WHAT YOU NEED TO DO:
Word for word and without images, reproduce the listing that follows.
++++++++++++++++++++
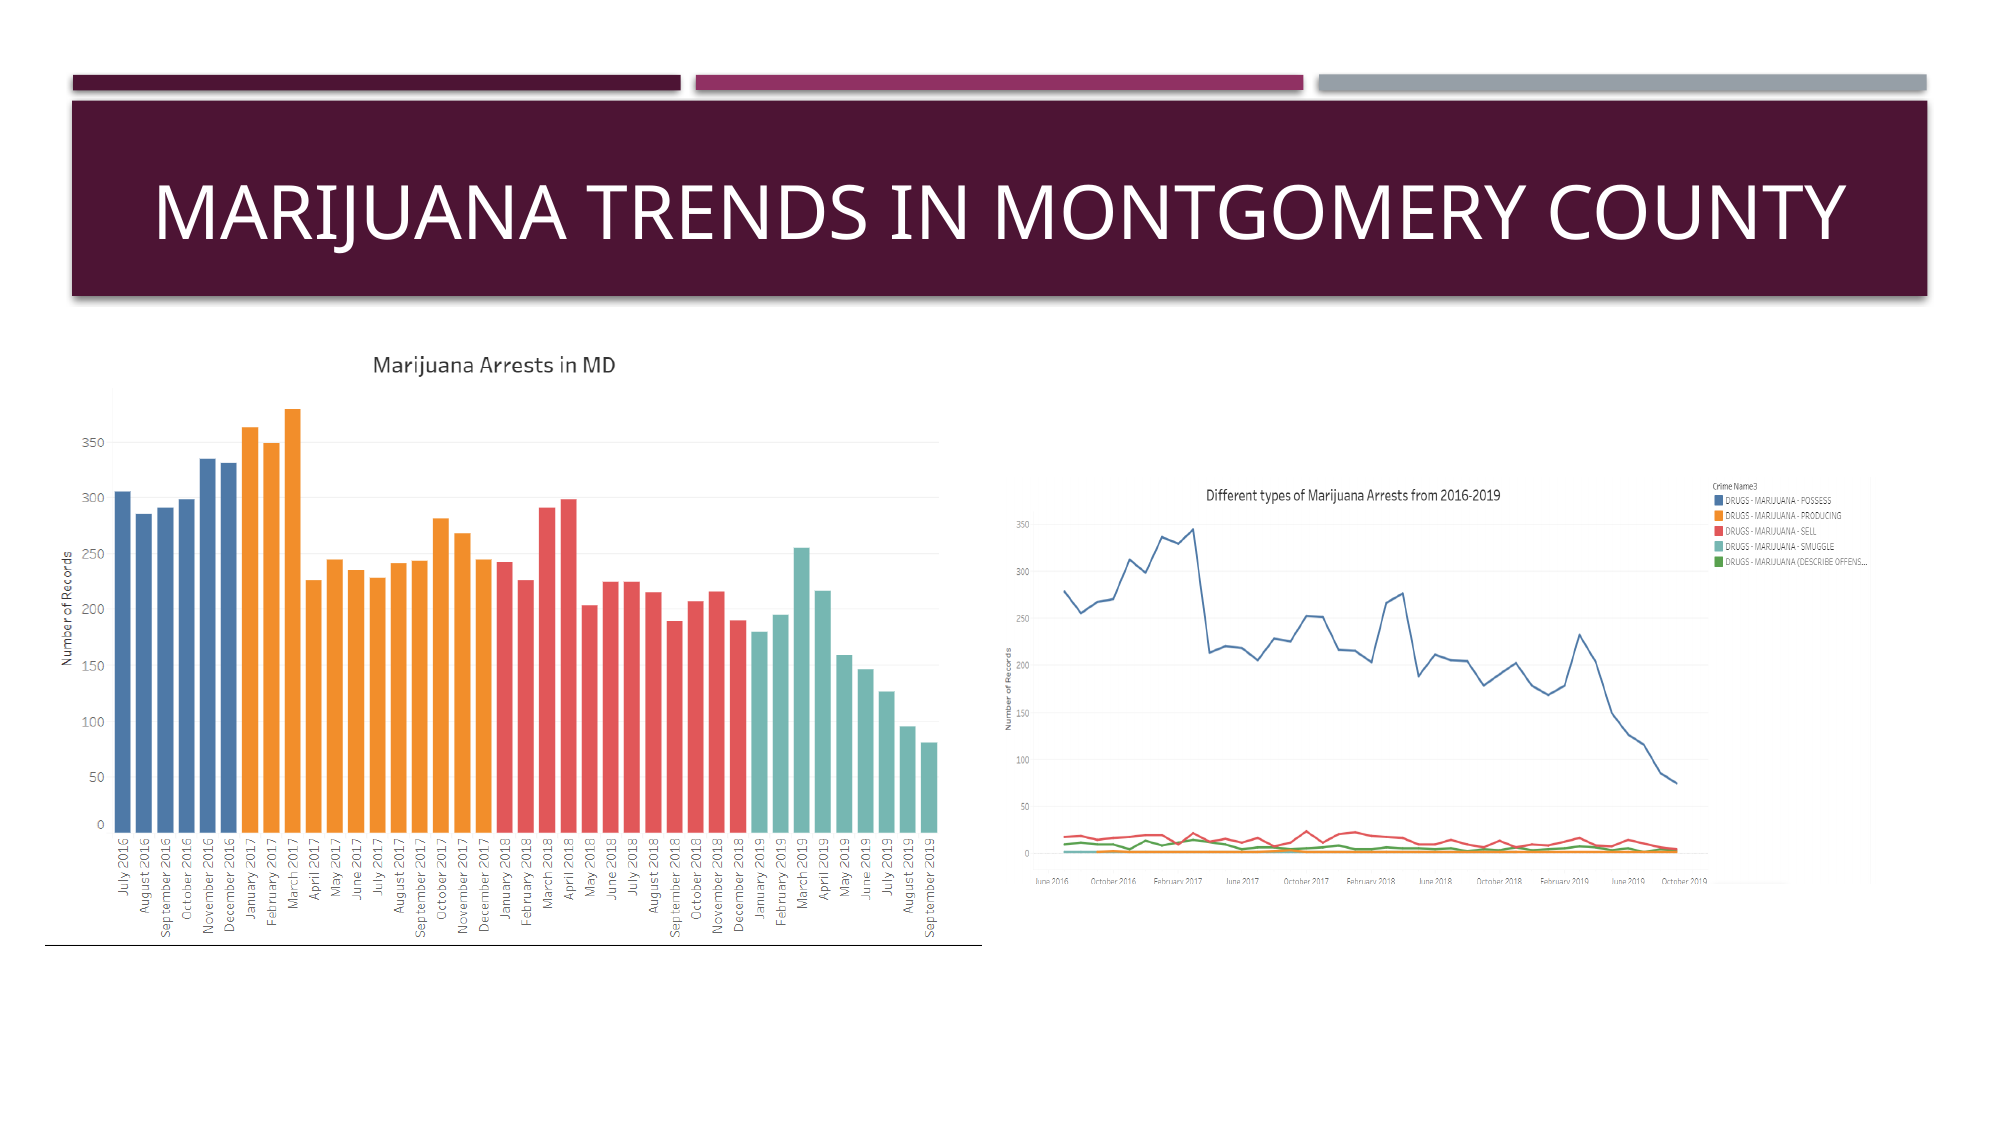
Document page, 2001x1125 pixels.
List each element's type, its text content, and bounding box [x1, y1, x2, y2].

picture [999, 477, 1877, 885]
picture [44, 338, 983, 947]
title Marijuana Trends in Montgomery County [95, 95, 1905, 263]
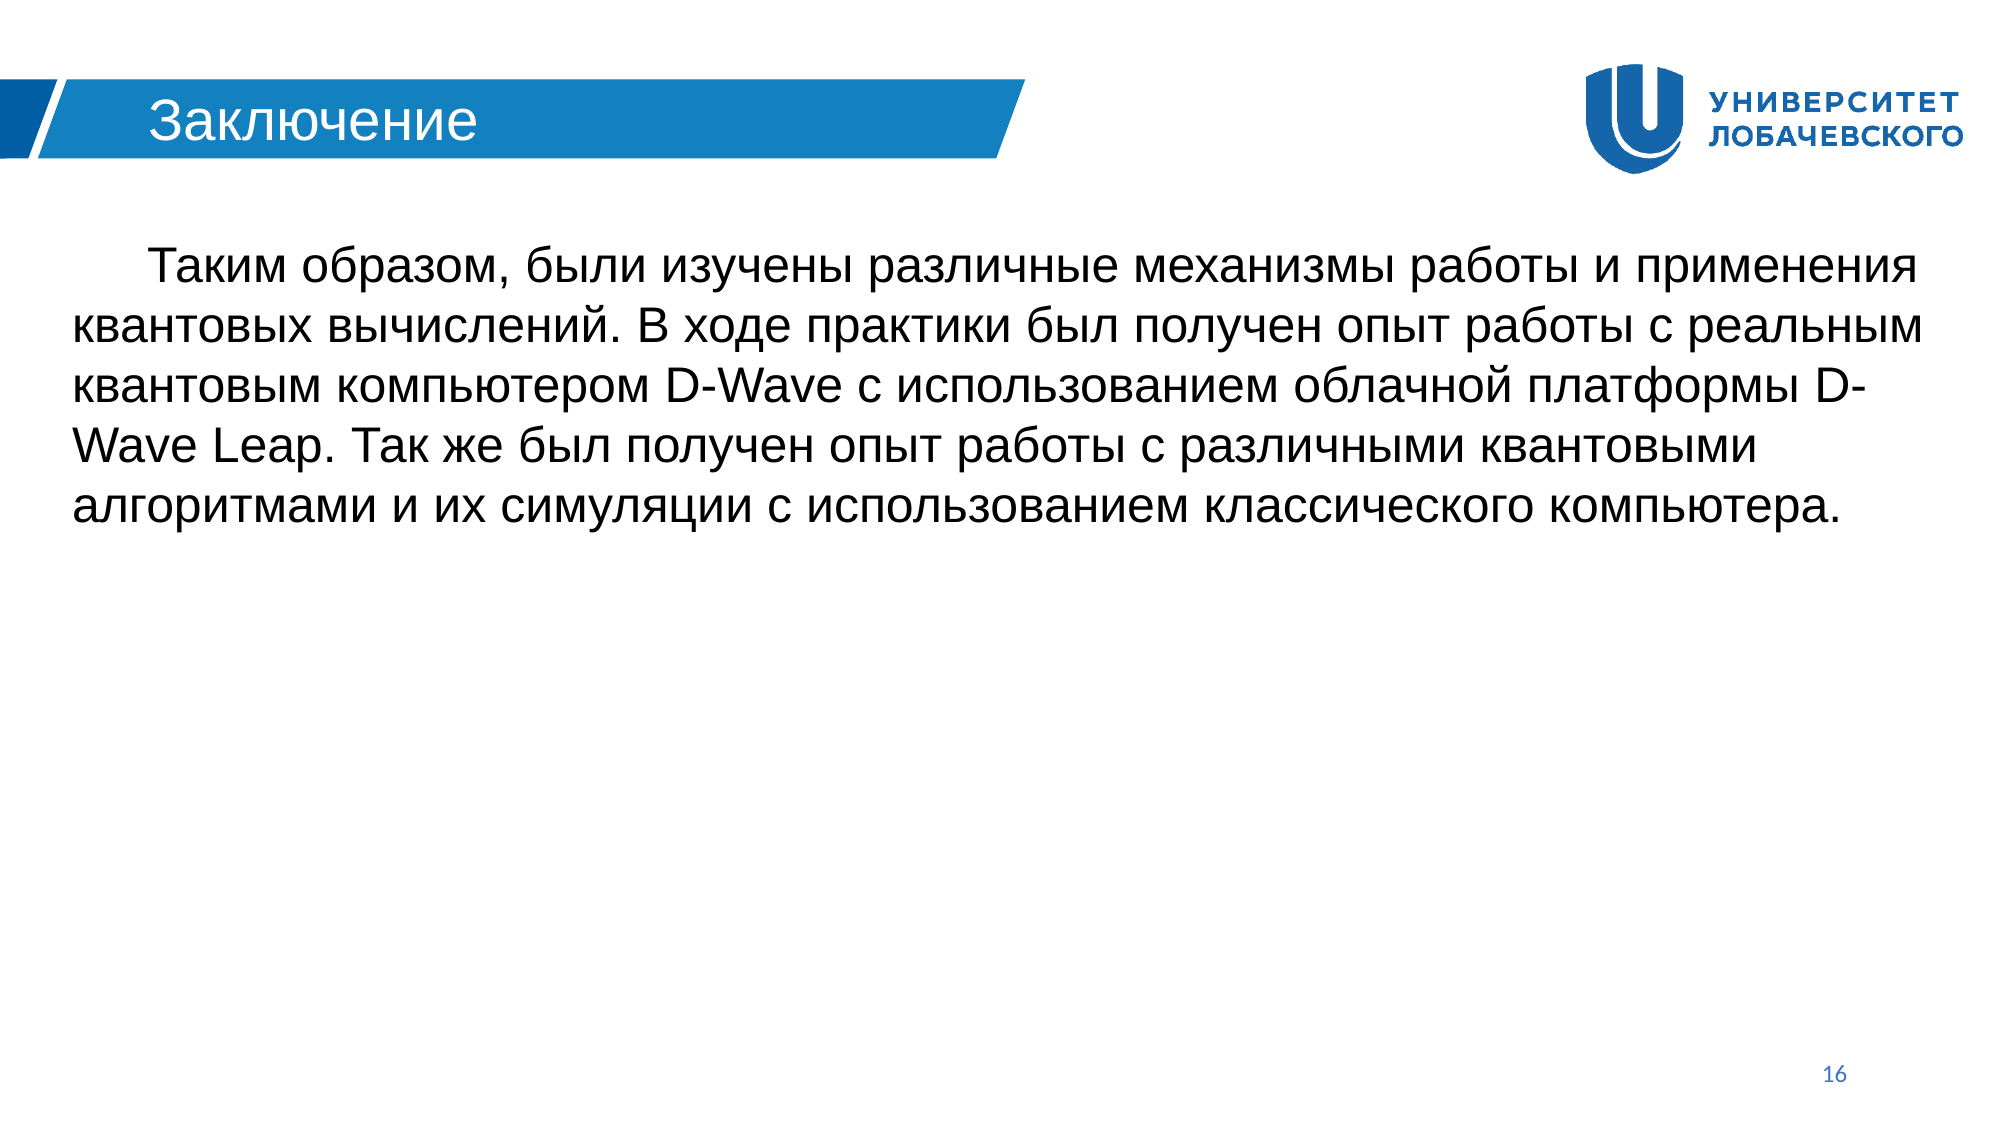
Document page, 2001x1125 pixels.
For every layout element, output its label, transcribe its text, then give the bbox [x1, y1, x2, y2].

text_box Заключение [37, 79, 1026, 159]
text_box [0, 79, 58, 159]
picture [482, 426, 2000, 579]
slide_number 16 [1412, 1042, 1863, 1103]
text_box Таким образом, были изучены различные механизмы работы и применения квантовых вычислений. В ходе практики был получен опыт работы с реальным квантовым компьютером D-Wave с использованием облачной платформы D-Wave Leap. Так же был получен опыт работы с различными квантовыми алгоритмами и их симуляции с использованием классического компьютера. [57, 224, 1944, 585]
picture [1586, 63, 1963, 174]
++++++++++++++++++++
RESPONSE:
Document page, 2001x1125 pixels.
List each element's type, its text content, and bounding box [x1, y1, x2, y2].

picture [999, 477, 1877, 885]
picture [44, 338, 983, 947]
title Marijuana Trends in Montgomery County [95, 95, 1905, 263]
Document page, 2001x1125 pixels.
For every layout element, output its label, transcribe its text, then give the bbox [x1, y1, x2, y2].

text_box Заключение [37, 79, 1026, 159]
text_box [0, 79, 58, 159]
picture [482, 426, 2000, 579]
slide_number 16 [1412, 1042, 1863, 1103]
text_box Таким образом, были изучены различные механизмы работы и применения квантовых вычислений. В ходе практики был получен опыт работы с реальным квантовым компьютером D-Wave с использованием облачной платформы D-Wave Leap. Так же был получен опыт работы с различными квантовыми алгоритмами и их симуляции с использованием классического компьютера. [57, 224, 1944, 585]
picture [1586, 63, 1963, 174]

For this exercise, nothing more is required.